Major General Igor Potapenko, head of St. Petersburg’s prison system, sent a direct order to an elite unit responsible for guarding the influx of Ukrainian prisoners: "Be cruel, don’t pity them."
He scrapped standard procedures, instructing guards to remove all restrictions on violence. According to the report, Potapenko also banned the use of body cameras to document guards' actions. Similar orders were issued across Russia — from Buryatia to Moscow, Pskov, and beyond.
Guards applied electric shocks to prisoners’ genitals until the batteries died. They beat prisoners to maximize pain, experimenting with different materials to see what hurt the most. They withheld medical care, allowing gangrene to set in, leading to amputations, WSJ journalists wrote.

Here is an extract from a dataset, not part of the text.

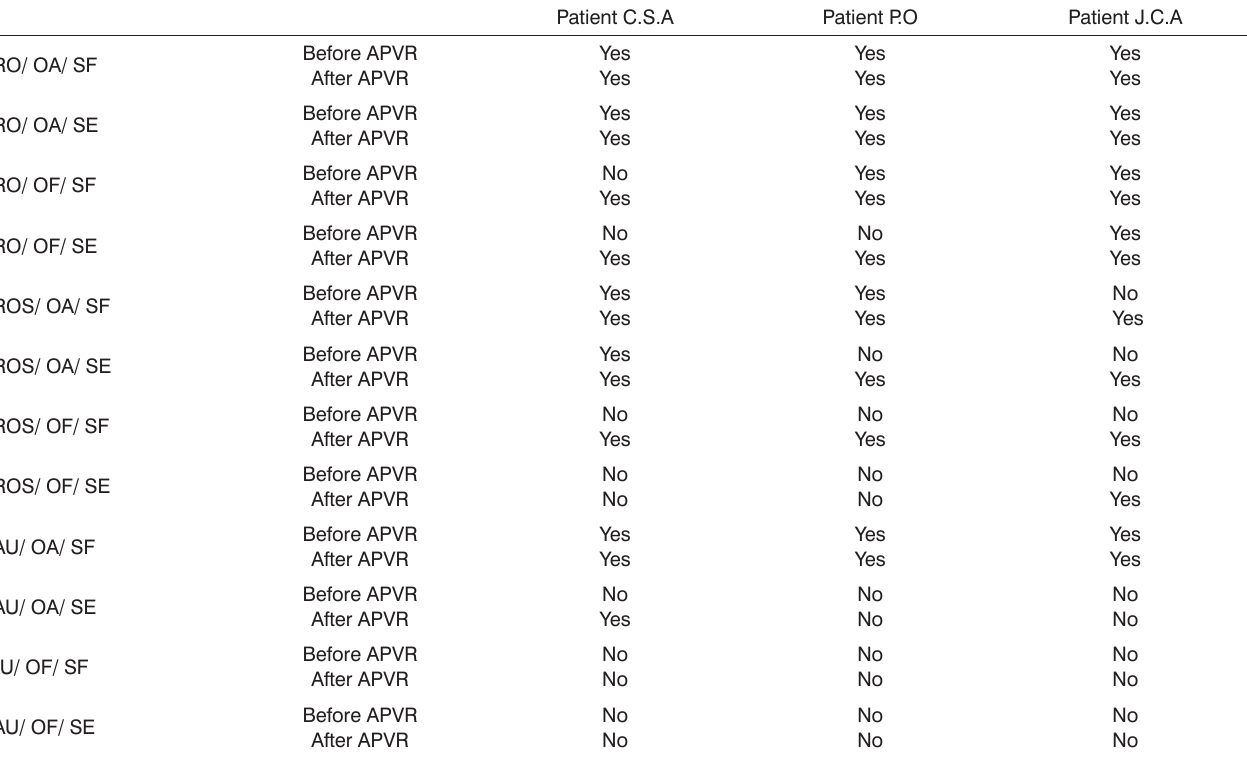
Chart 3. Results from balance evaluation of the 3 patients with persistent Benign Paroxysmal Positional Vertigo treated with the Vestibular Rehabilitation Aquatic Physical Therapy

Two former guards said they saw Potapenko’s orders as a green light for unchecked brutality.
The violence, they said, wasn’t just about punishing prisoners — it was aimed at breaking them. Russian authorities wanted to make captives more compliant during interrogations, extracting confessions to war crimes or intelligence from those too broken to resist.
- Ihor Kotelianets, head of the Association of Relatives of Kremlin Political Prisoners, estimates that Russian forces are holding at least 20,000 Ukrainian civilians captive.